サントリーホールディングス会長を辞任した新浪剛史氏が自身の経緯を説明サントリーホールディングス会長を辞任した新浪剛史氏が自身の経緯を説明

合法的なCBD市場と日本の医療利用への道

大麻草由来の成分には、主に精神作用を持つTHCと、非精神作用のCBD(カンナビジオール)があります。このうちCBDには、リラックス効果や質の良い睡眠をサポートする効果が期待されており、日本では合法的に利用できる成分とされています。

CBDを含む製品は、欧米を中心にサプリメント、グミ、オイル、ベイプリキッド、化粧品など多岐にわたる形で開発され、その市場規模は現在約100億ドル(約1.47兆円)に達すると推計されています。日本国内でも、THCを含まないCBD製品が合法的に販売されており、健康志向の消費者から注目を集めています。

今回の75年ぶりの大麻取締法改正の目的の一つには、CBDを含む難治性てんかん治療薬が海外で薬事承認されていることを受け、日本でも大麻由来成分を医療用途に利用できるようにするという背景がありました。

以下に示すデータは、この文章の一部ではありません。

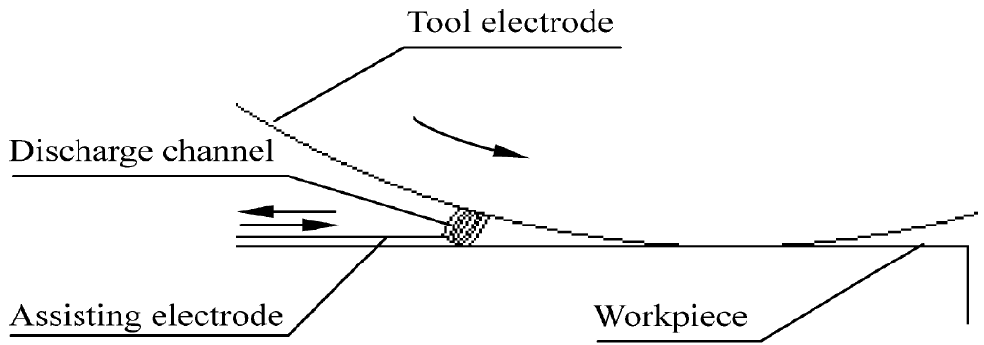
Figure 20. Principle of ED milling. Reproduced with permission from [57].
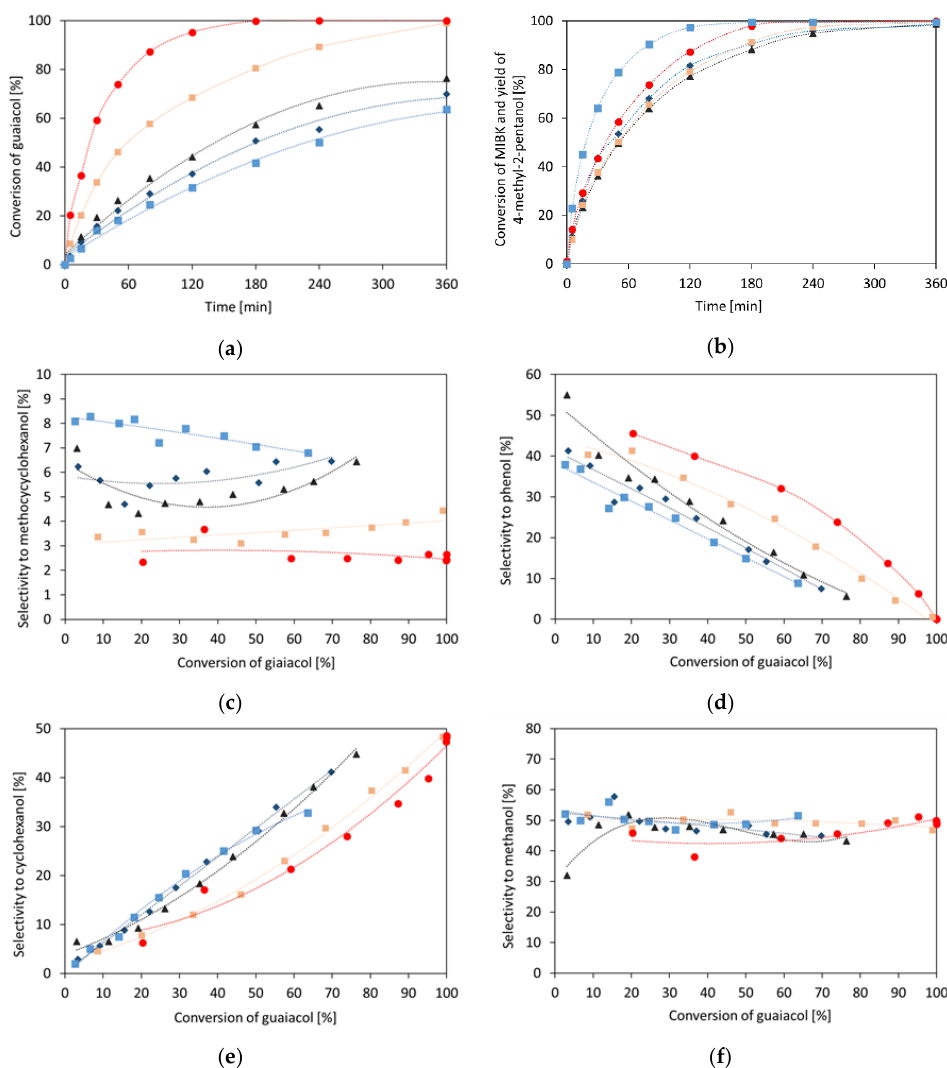
Figure 8. ( a ) Conversion of guaiacol; ( b ) Conversion of MIBK and yield of 4-methyl-2-pentanol. Selectivity to ( c ) methoxycyclohexanol, ( d ) phenol, ( e ) cyclohexanol, and ( f ) methanol at 70 °C in guaiacol:MIBK mixtures of 5:95, 20:80, 50:50, and 80:20 mol:mol as well as pure guaiacol and MIBK, marked with blue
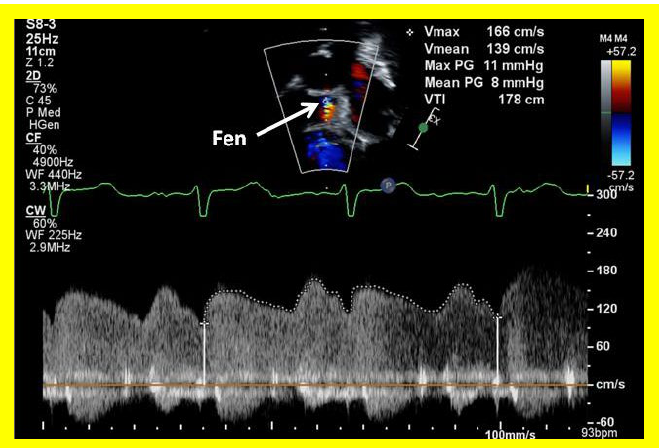
Figure 53. Selected video frame with Doppler sampling across the fenestration (Fen) demonstrating a mean gradient of 8 mmHg.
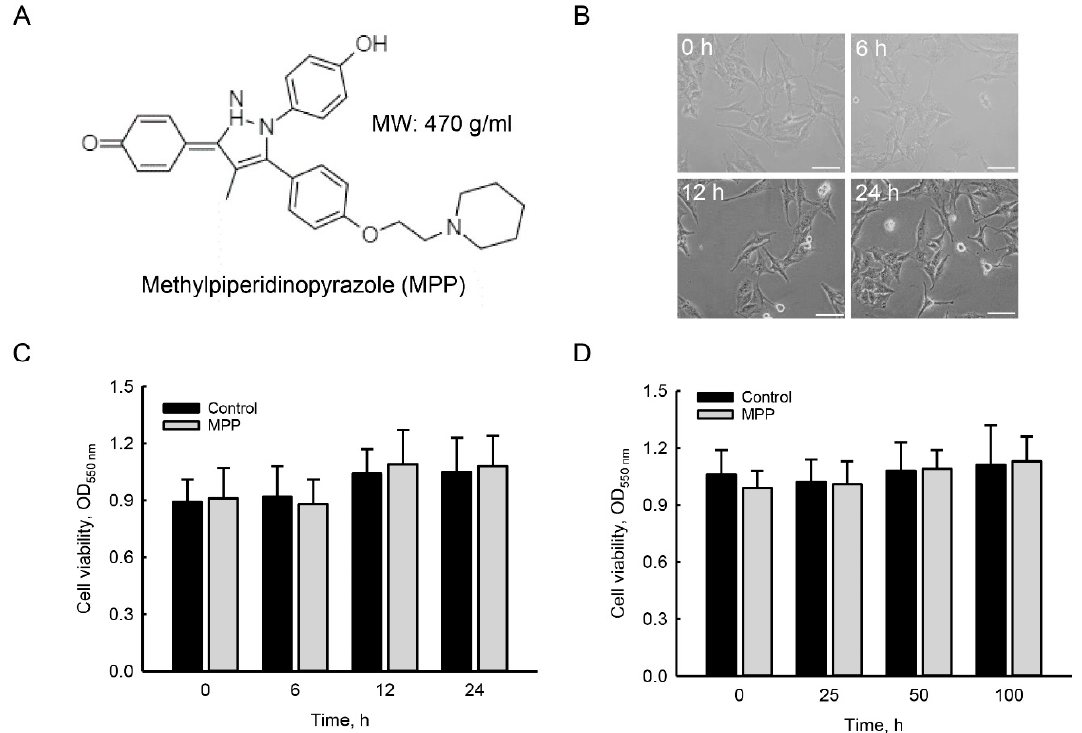
Figure 1. Methylpiperidinopyrazole (MPP) did not a ff ect the morphology or survival of rat calvarial osteoblasts. The chemical structure and molecular weight (MW) of MPP are shown ( A ). Primary osteoblasts isolated from neonatal rat calvarias were exposed to 100 µ M MPP for 6, 12, and 24 h. Cell morphology was observed and photographed using an inverted light microscope ( B ). In addition, rat calvarial osteoblasts were treated with 100 µ M MPP for 6, 12, and 24 h or with 25, 50, and 100 µ M MPP for 24 h. Survival of primary rat osteoblasts was analyzed using a trypan blue exclusion method ( C and D ). Each value represents the mean ± standard deviation of at least three independent determinations. Scale bar: ― 50 μ M.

しかし、新浪氏が海外出張時の時差ぼけ対策として米国在住の知人から勧められたというCBDサプリメントは、日本では麻薬取締法に違反するレベルのTHCが含まれていた疑いがあることから問題視されたのです。

法改正の核心:THCの「麻薬」指定と厳罰化

THCは、CBDと同様に鎮痛や睡眠導入などの効果が指摘される一方で、いわゆる“ハイになる”精神作用があり、慢性的かつ高用量の使用は依存症や精神障害のリスクを高めるとされています。このため、改正法ではTHCが厳しく規制されることになりました。

これまでの大麻取締法は、大麻草の「部位」を規制対象としており、花や葉の所持が違法とされていました。このため、改正前はCBD製品に微量のTHCが含まれていても、「合法的な部位(茎など)を利用した」と主張することで、違法とみなされない曖昧なケースが存在していました。今回の法改正は、このような曖昧さを排除し、THCの含有量によって明確に合法か違法かを判断する基準を設けたものです。

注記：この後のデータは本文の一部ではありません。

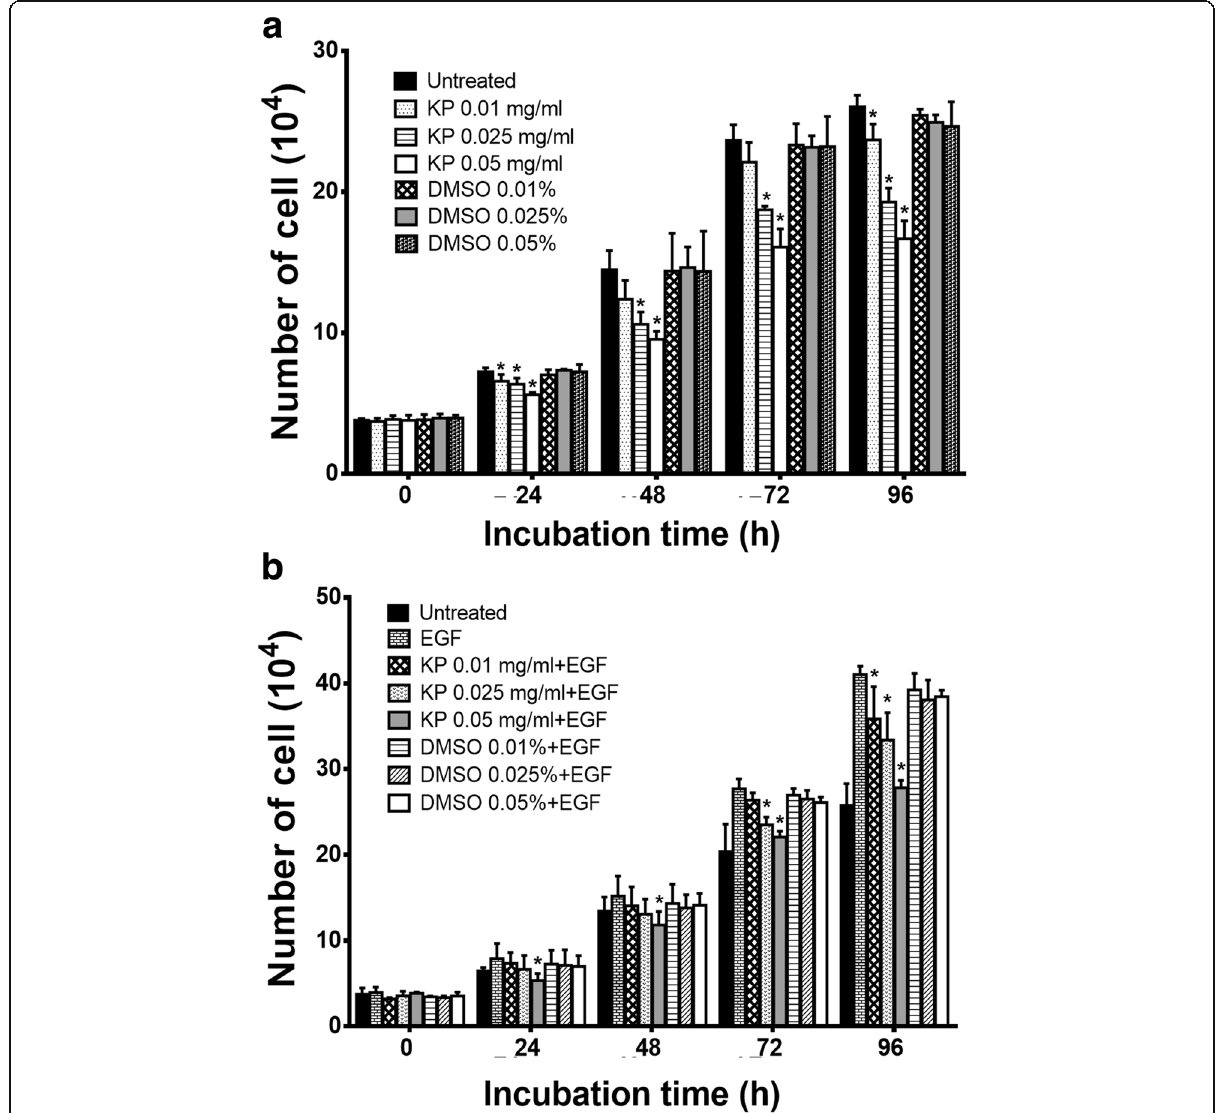
Fig. 2 The number of SKOV3 cells treated with non-toxic concentrations of KP (0.01, 0.025, 0.05 mg/mL) without EGF ( a ) and with 100 ng/mL EGF ( b ) at 24, 48, 72 and 96 h. Data are expressed as mean ± SD ( n = 3). * P < 0.05 as compared to untreated ( a ) or EGF ( b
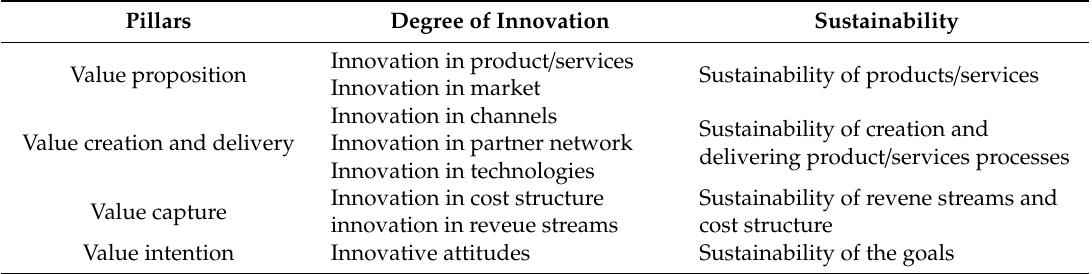
Table 6. Proposed business model of Barth et al. [79] for the agri-food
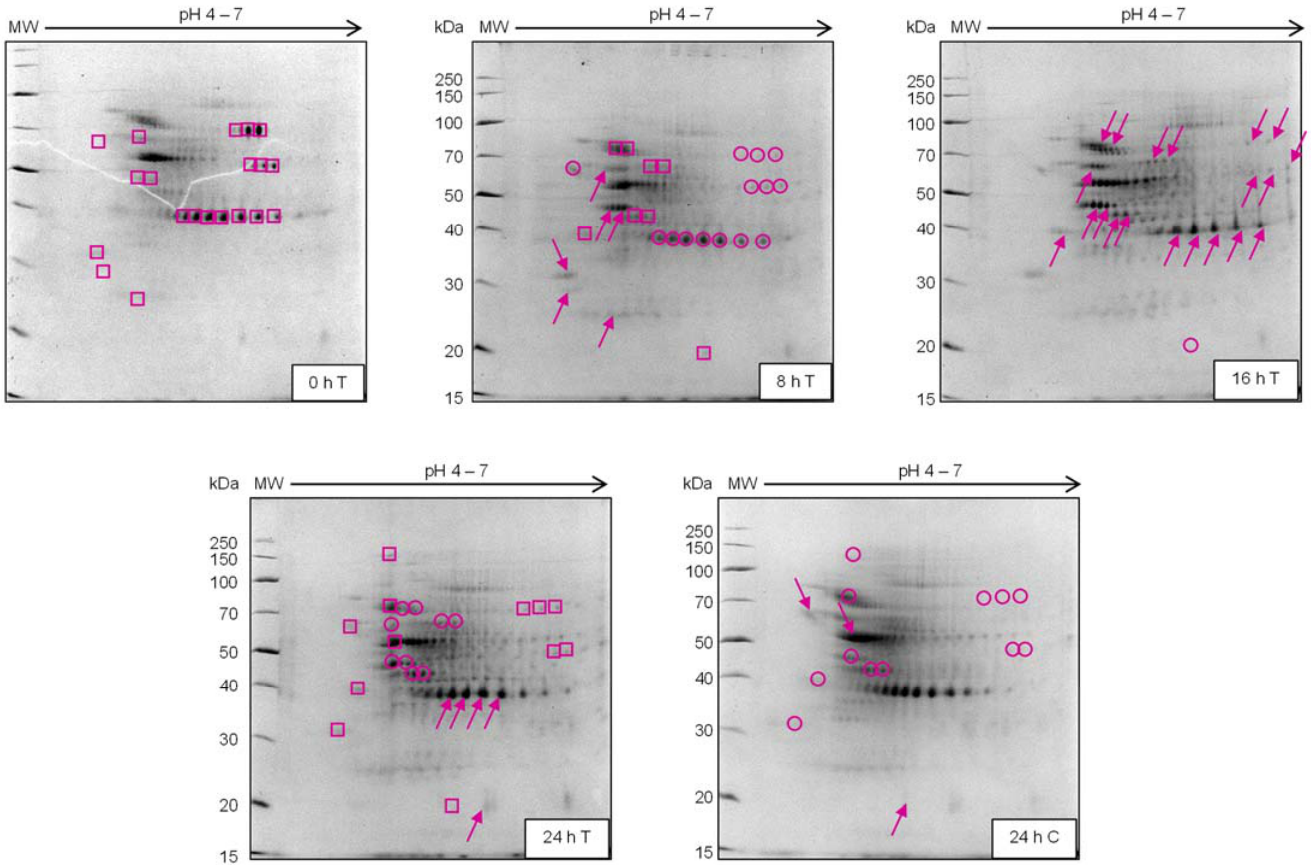
Figure 1. Representative narrow range (pH 4–7) 10% SDS-PAGE two-dimensional gels using 100 µ g of protein isolated from N. tabacum cells treated with 1 mM isonitrosoacetophenone (INAP). Comparative analysis was performed using 0 h as the reference state and each time point thereafter juxtaposed to the previous time point. C, control; T, treated; squares, initial protein state; arrows, up-regulation; circles, down ‐ regulation.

法改正により、THCは法的に「麻薬」と定義され、規制値を超過する含有製品を所持しているだけで、その意図の有無にかかわらず「麻薬所持罪」という重大な刑事罰の対象となります。不正な所持に対する罰則は、従来の「5年以下の懲役」から「7年以下の懲役(拘禁刑)」へと引き上げられました。さらに、改正前にはなかった「使用罪」が新たに導入され、尿検査などでTHCが検出された場合、たとえ大麻製品自体が押収されなくても立件される可能性が高くなりました。これにより、国内外問わず、大麻成分を含む製品の取り扱いには一層の注意が必要となっています。

結論

新浪氏の件は、CBDを含むサプリメントであっても、日本の大麻関連法の改正によってTHC含有製品が厳しく取り締まられるようになった現状を社会に強く認識させる出来事となりました。THCは「麻薬」と位置付けられ、意図せずとも所持や使用が処罰の対象となるため、海外で販売されている大麻成分含有製品の利用には極めて高いリスクが伴います。日本の消費者は、製品が合法であるかどうかを判断する際に、海外の基準ではなく、日本の最新の法律に照らして慎重に確認し、不明な点があれば専門機関に相談するなど、最大限の注意を払うことが求められます。